As all practitioners of hospital pharmacy are now surely aware, the ramifications of the recent outsourced compounding scandal have yet to reach their full trajectory, and certainly have not ended with the tragic injuries and deaths due to contaminated products. Although cessation of business and follow up investigation are always necessary when such a breach of patient safety is discovered, these actions place increased strain on a business model that already faces significant challenges. The increase in commercial drug product shortages combined with increased pressure to deliver quality care at lower costs, all under the auspice of proper regulatory compliance, has created a boiling kettle with no valve to release the steam. While it may seem easier to seek remedies to these difficult situations, perhaps it is worth taking a step back and gaining a better understanding of how to avoid such circumstances altogether in the future.
Most, if not all pharmacy directors in the US are versed in the tenets of at least some combination of TJC, USP, and ISMP recommendations, as well as state board and CMS requirements for good pharmacy practice. Concepts such as medication management standards and national patient safety goals have been ingrained in both mental practices and physical policies and procedures for some time, yet other resources may be less obvious.
It is easy to see why pharmacy managers devote their energies to ensuring proper compliance with medication handling and storage, aseptic technique, and automation and technology implementation recommendations, but how many have given equal interest to the leadership standards (LD) put forth by TJC? Among the several standards listed in this section is LD.04.03.09—Care, treatment, and services provided through contractual agreement are provided safely and effectively. This standard provides elements of performance just like those listed under the medication management (MM) standards, only these are designed to help avoid the very problems caused by the recent outsourced compounding scandal. EP 4 under this standard states: leaders monitor contracted services by establishing expectations for the performance of the contracted services.
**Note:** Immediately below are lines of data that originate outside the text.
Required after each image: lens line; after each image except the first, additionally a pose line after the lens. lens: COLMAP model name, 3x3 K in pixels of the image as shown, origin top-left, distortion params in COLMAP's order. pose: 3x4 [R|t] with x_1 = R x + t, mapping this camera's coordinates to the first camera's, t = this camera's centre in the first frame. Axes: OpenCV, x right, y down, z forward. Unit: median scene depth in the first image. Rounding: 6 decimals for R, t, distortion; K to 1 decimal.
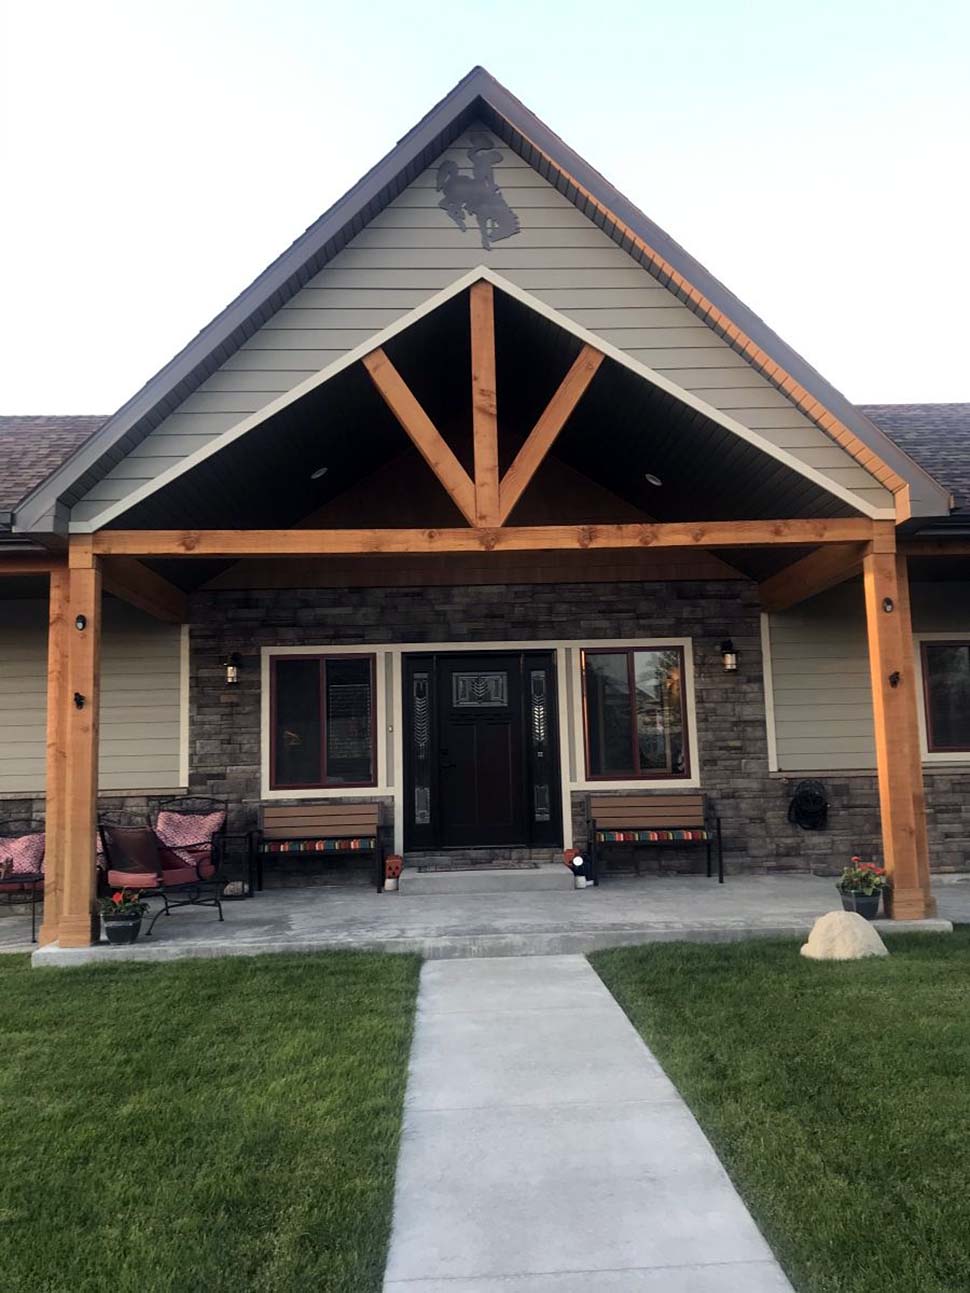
lens RADIAL K [[1046.3, 0, 470.4], [0, 1046.3, 685.2], [0, 0, 1]] dist [0.061357, -0.001997]
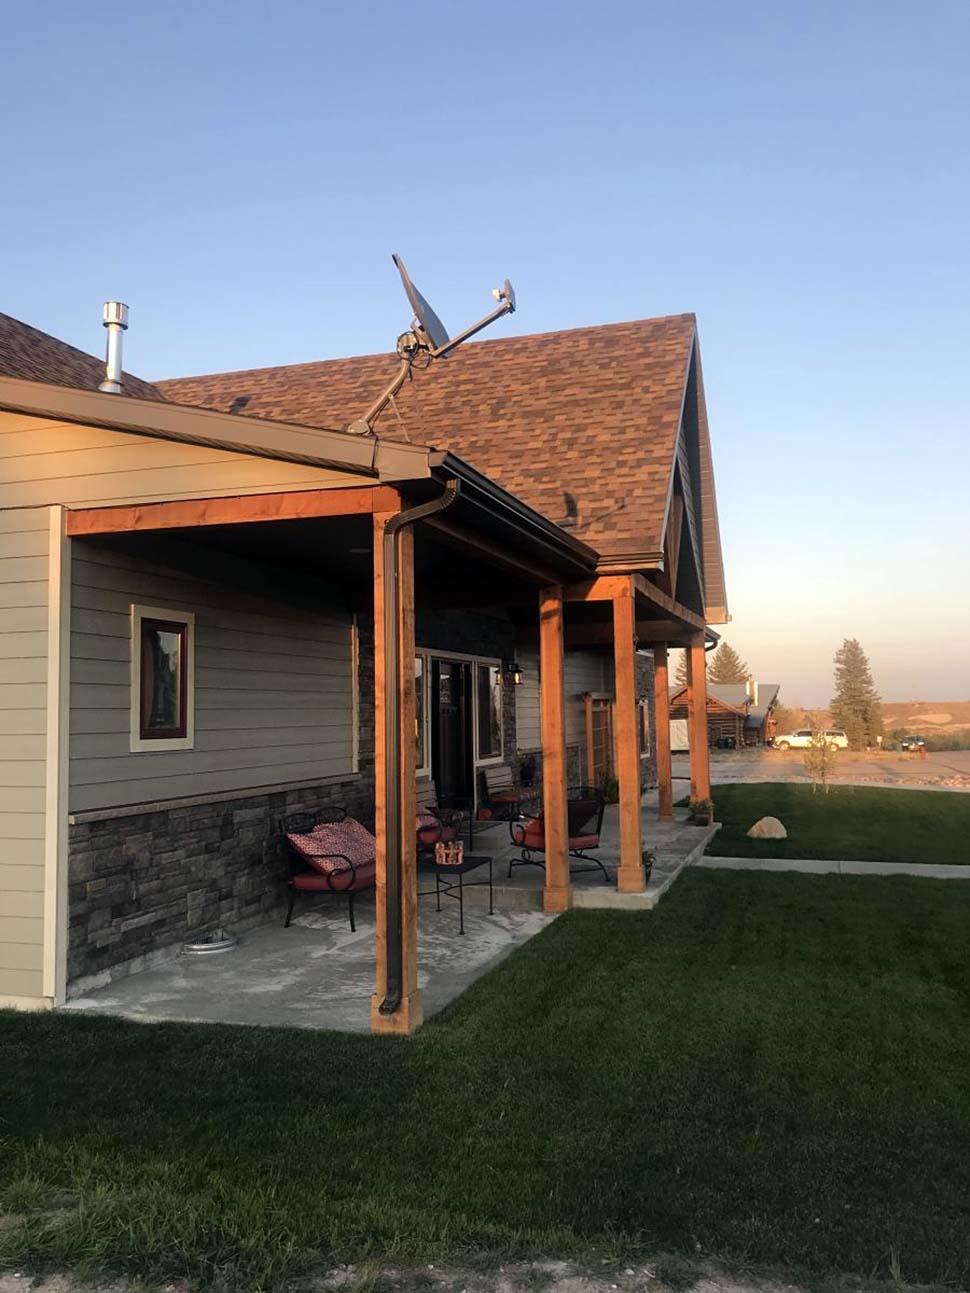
lens RADIAL K [[997.5, 0, 484.9], [0, 997.5, 674.0], [0, 0, 1]] dist [0.096068, -0.000348]
pose [[0.368135, 0.059421, 0.927871, -1.343373], [-0.067905, 0.997009, -0.036907, 0.033803], [-0.927289, -0.049420, 0.371069, 0.623132]]
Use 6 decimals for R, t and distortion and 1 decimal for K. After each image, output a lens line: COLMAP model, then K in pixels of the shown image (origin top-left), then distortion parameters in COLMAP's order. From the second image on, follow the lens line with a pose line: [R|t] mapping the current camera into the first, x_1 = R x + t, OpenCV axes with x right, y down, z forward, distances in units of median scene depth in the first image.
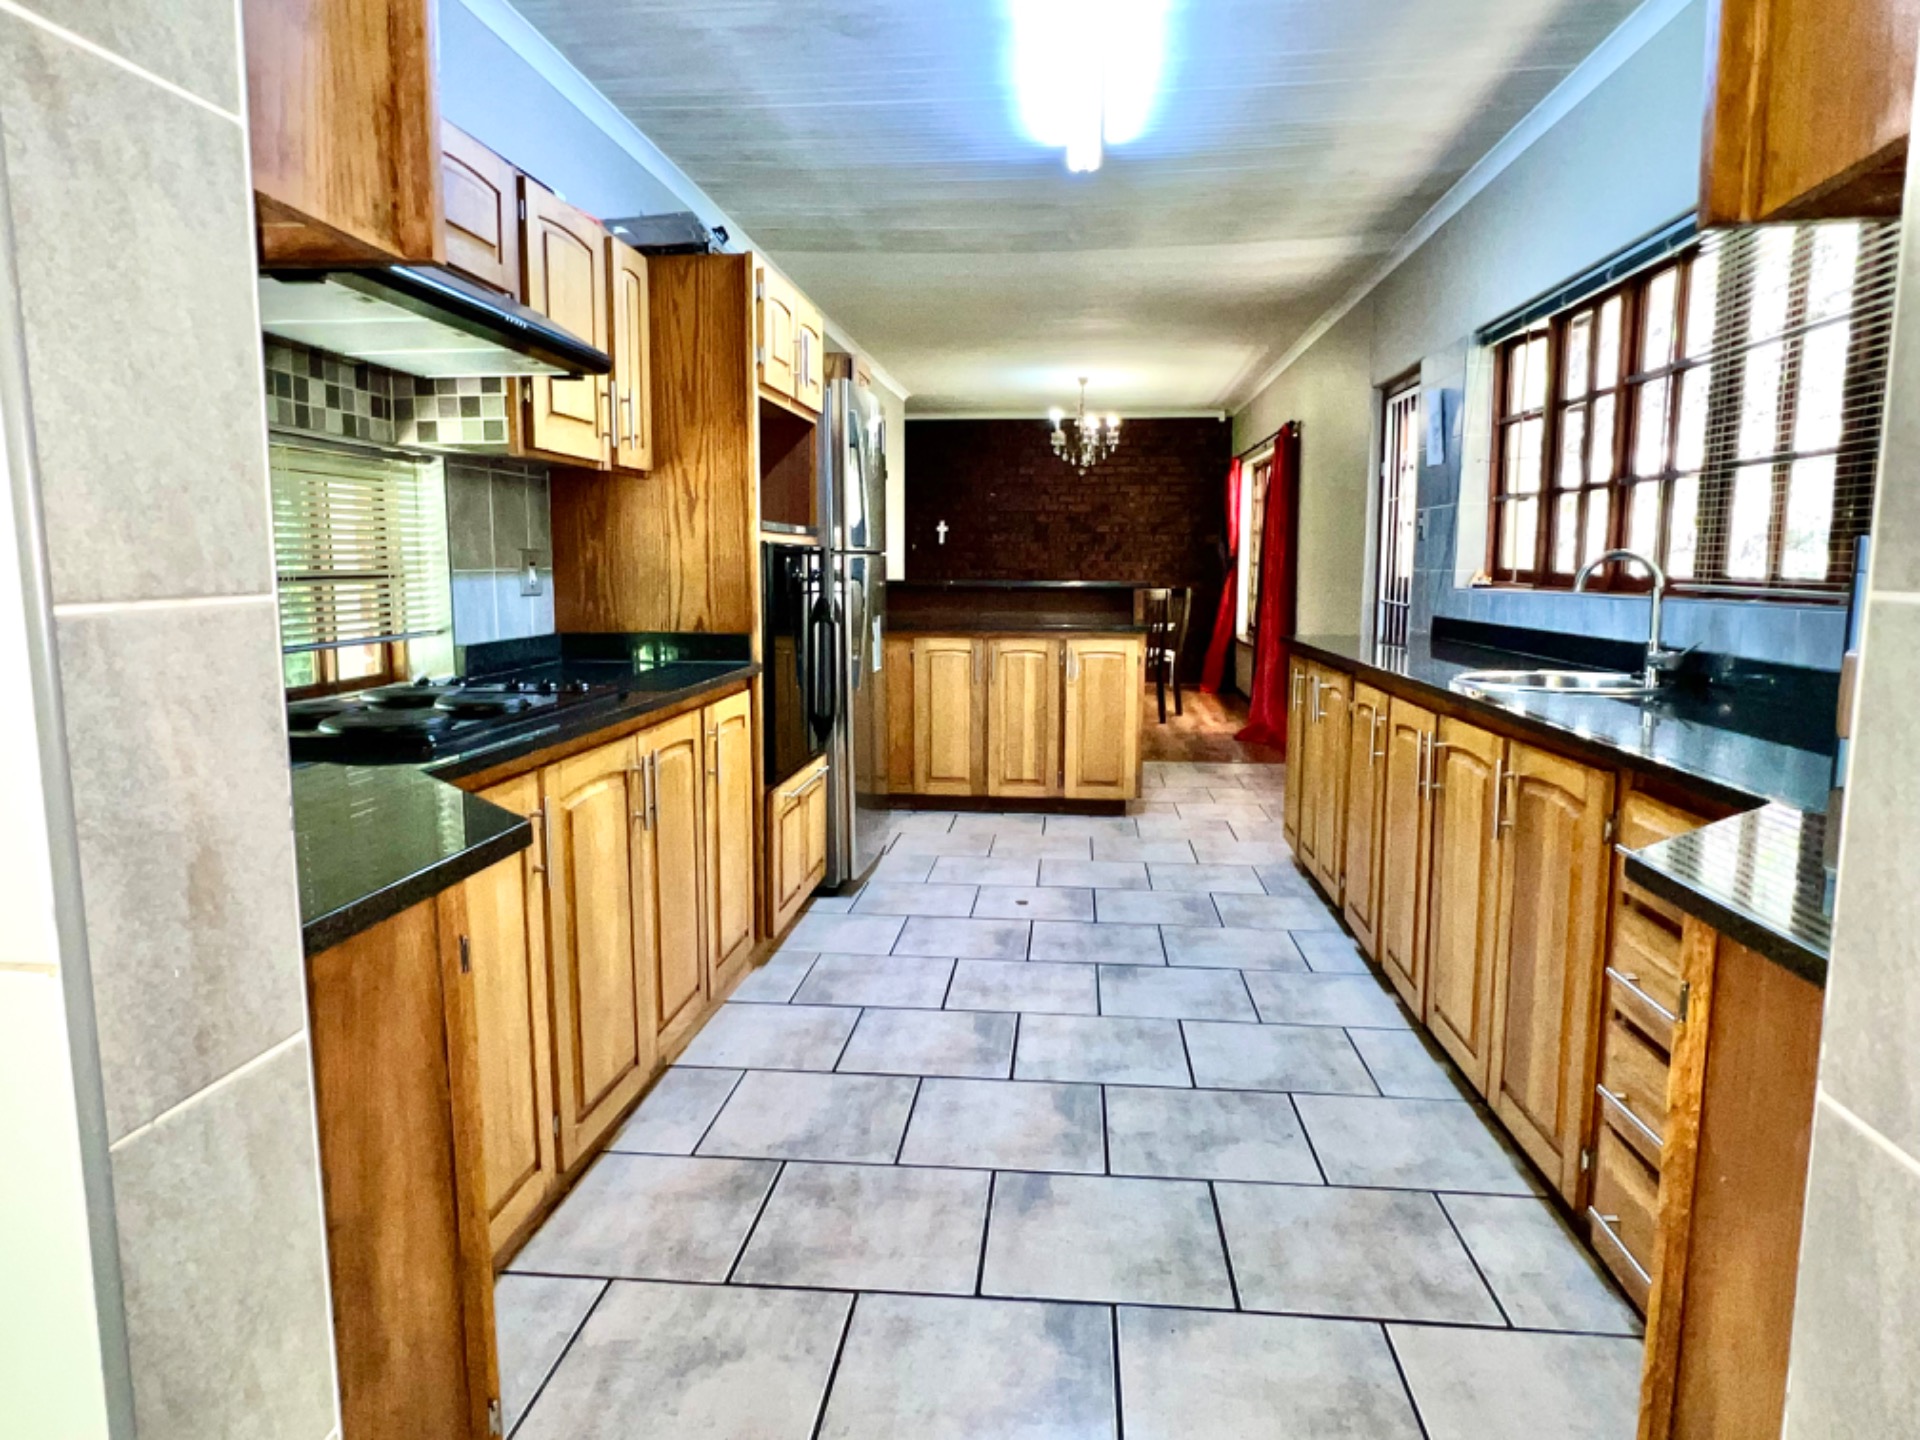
lens RADIAL K [[1207.3, 0, 960.1], [0, 1207.3, 716.6], [0, 0, 1]] dist [-0.002644, 0.001014]
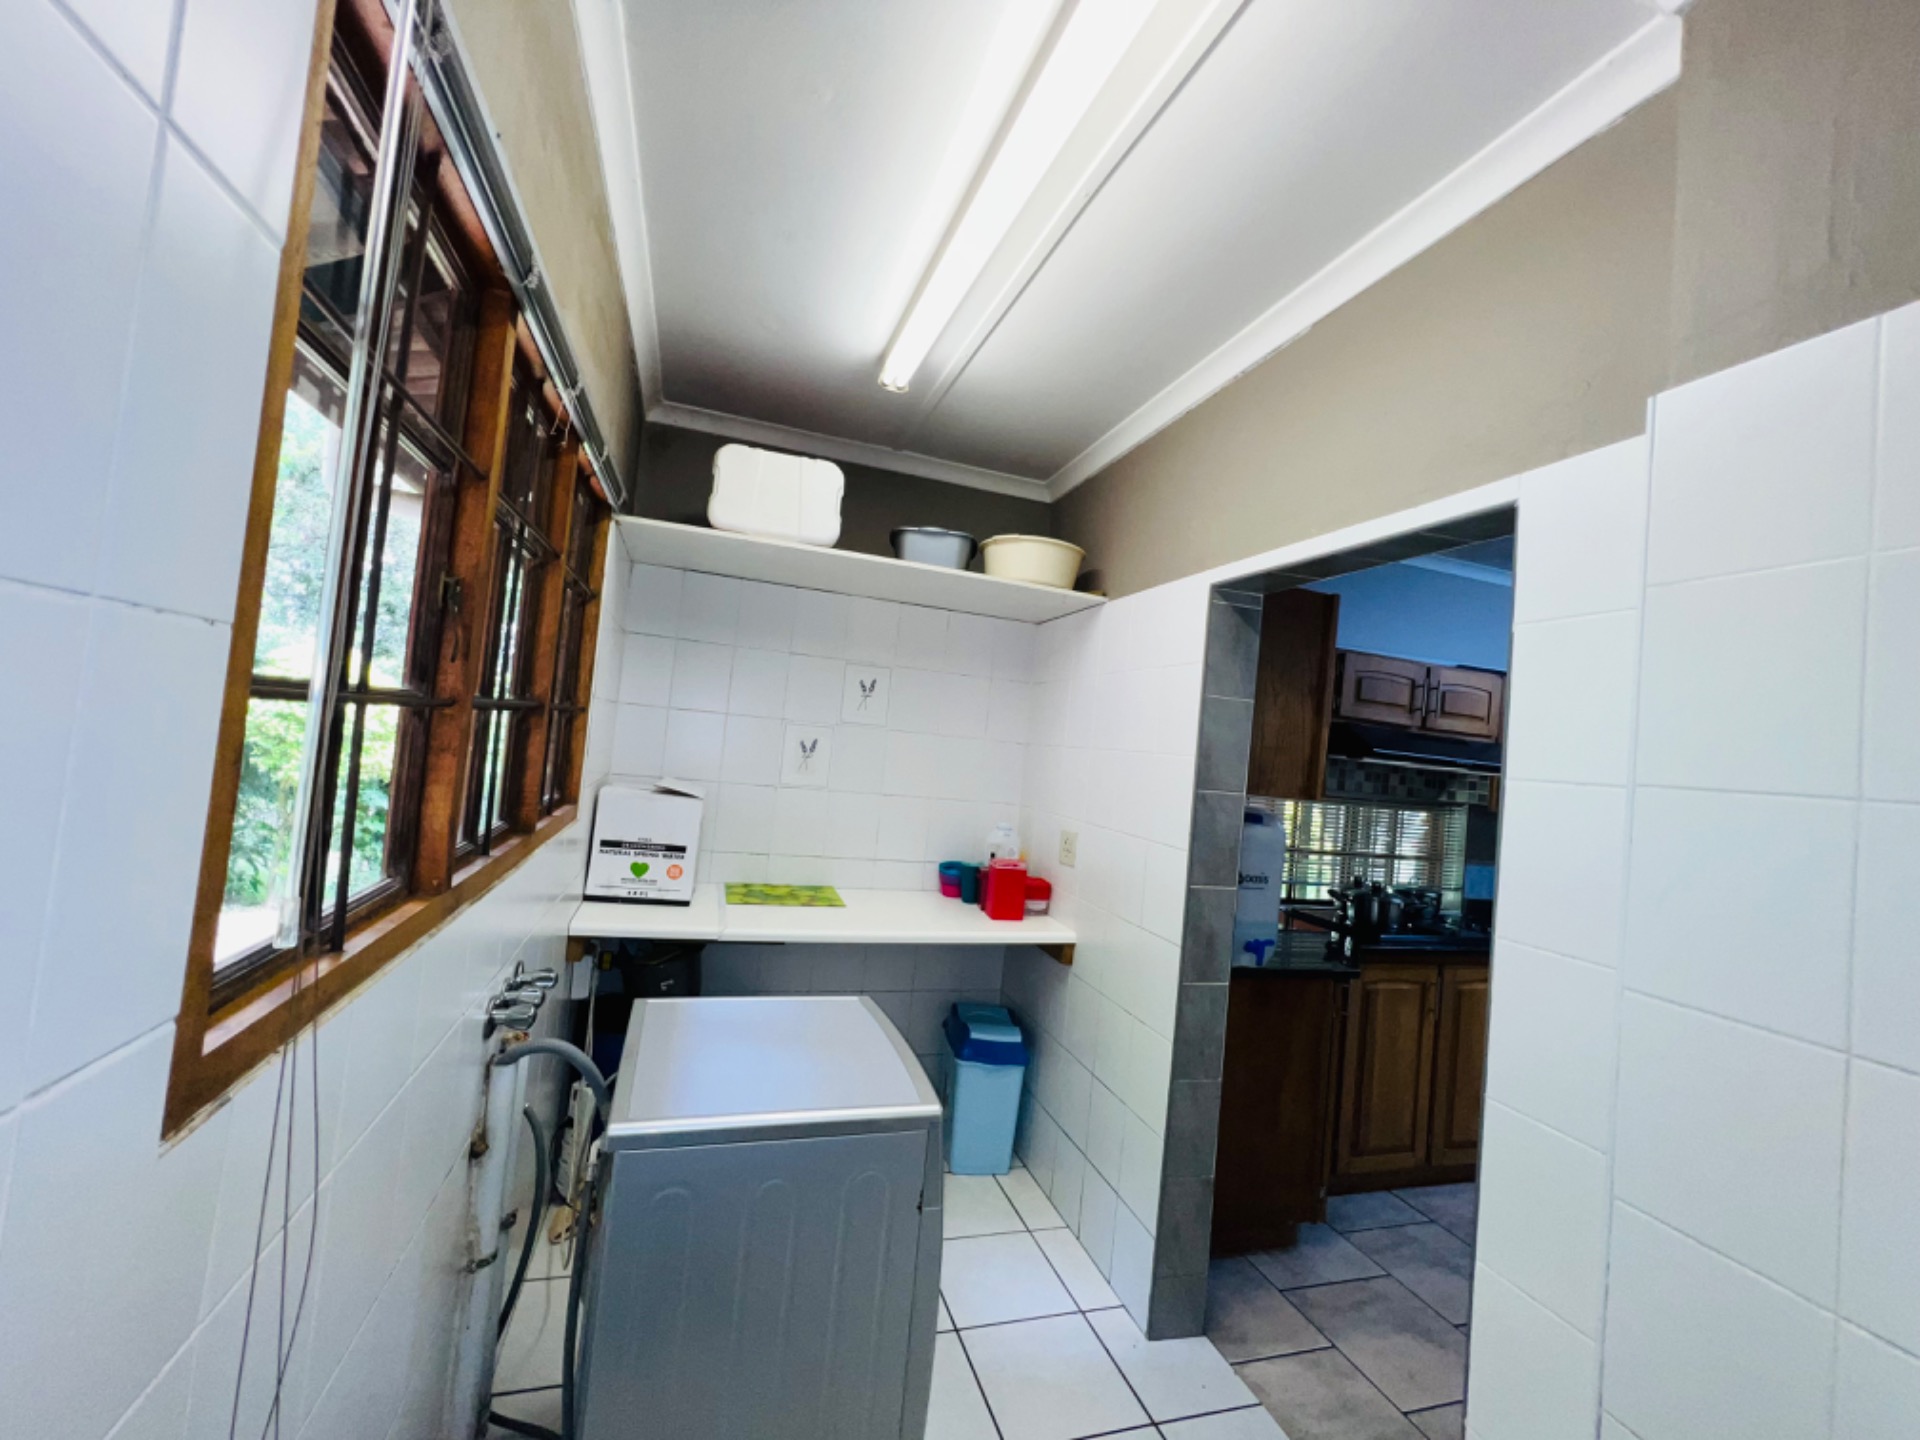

The standard goes on to detail how leaders can take control of contracted services—such as outsourced compounding—that they will ultimately be responsible for within the hospital setting.
It is illogical to blame hospital pharmacists for the terrible results of this recent health care scandal simply because many hospitals across the US partnered with an outsourcer for the provision of compounded products that proved contaminated. However, clearly the expectation is that hospitals must do everything in their power to ensure the practices of businesses they work with and rely on are on par with the high level of their own, internal practices. As the saying goes, ignorance is not an excuse, and it is rarely wise to blindly trust in the infallibility of operations you rely on to support your own practice integrity.
Perhaps now is a good time to review TJC’s leadership standards and see if there are other areas that would benefit from increased monitoring and oversight. What other services do you contract for and depend on to keep your pharmacy operation running smoothly? In an upcoming PP&P issue, Kurt Patton of Patton Healthcare Consulting will discuss the LD standard as well as other issues that TJC will likely be paying extra attention to in 2013. We hope you will apply some of these suggestions to your own pharmacy practices and thereby increase the level of safety for all patients.